1. I tried to fine-tune the SQL a bit:
- Open/close the database only once for the whole indexing.
- Use "insert" instead of "insert or replace".
- Use numeric ID as key instead of path.
Result: Still around 15-20 minutes to build. Switching to numeric
indices shrank the database by half.
2. I've tried with the following naive 1-file-per-line format:
--8<---------------cut here---------------start------------->8---
"/gnu/store/97p5gvb7jglmn9jpgwwf5al1798wi61f-acl-2.2.53//share/man/man5/acl.5.gz"

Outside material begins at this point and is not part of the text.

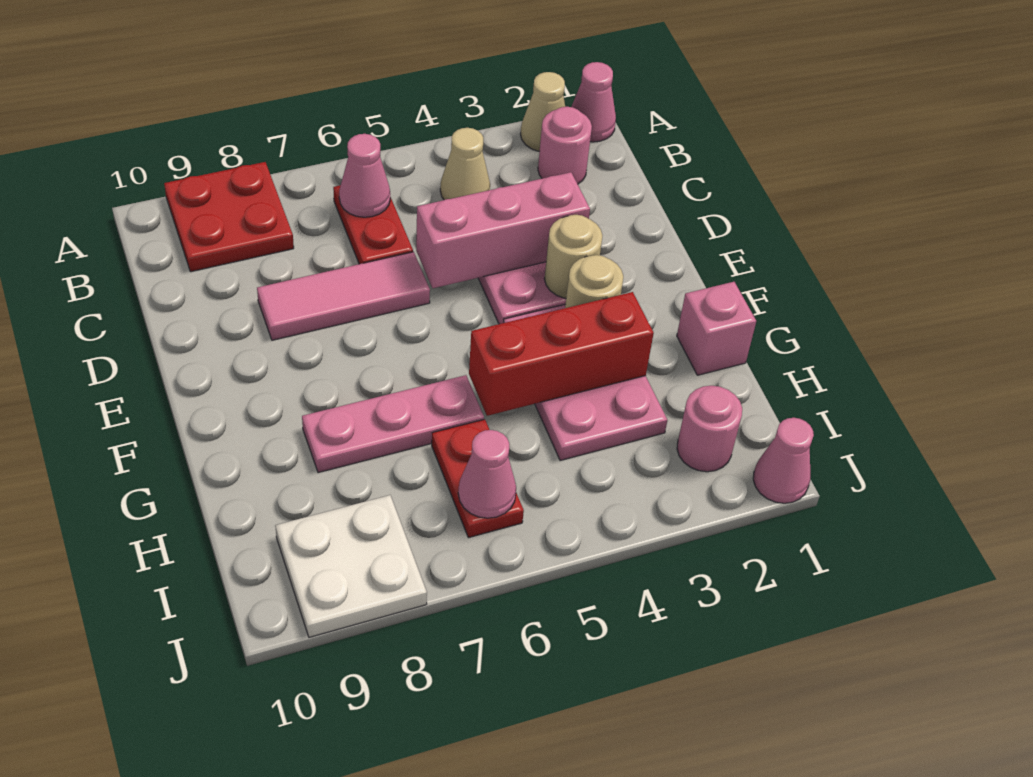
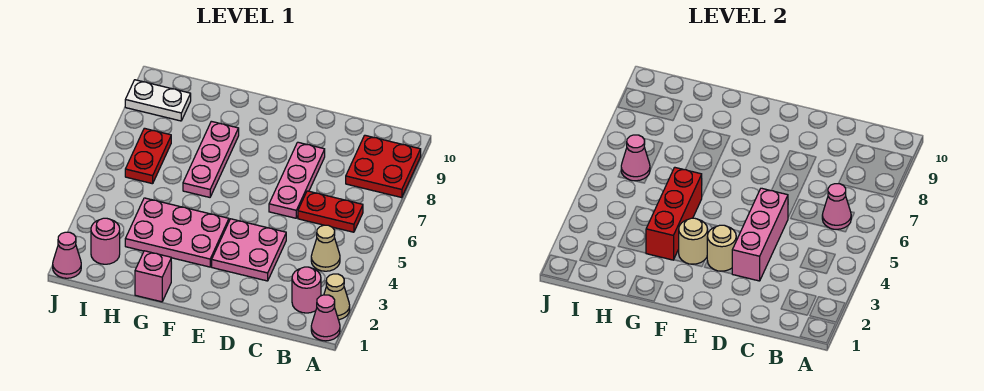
pink tile D6:D8 level 1 -> pink plate D6:D8 level 1
red plate H6:I6 level 1 -> red plate I6:I7 level 1
white plate I8:J9 level 1 -> white plate I9:J9 level 1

"/gnu/store/97p5gvb7jglmn9jpgwwf5al1798wi61f-acl-2.2.53//share/man/man3/acl_add_perm.3.gz"
"/gnu/store/97p5gvb7jglmn9jpgwwf5al1798wi61f-acl-2.2.53//share/man/man3/acl_calc_mask.3.gz"
...
--8<---------------cut here---------------end--------------->8---
Result: Takes between 20 and 2 minutes to complete and the result is
32 MiB big. (I don't know why the timing varies.)
A string-contains filter takes less than 1 second.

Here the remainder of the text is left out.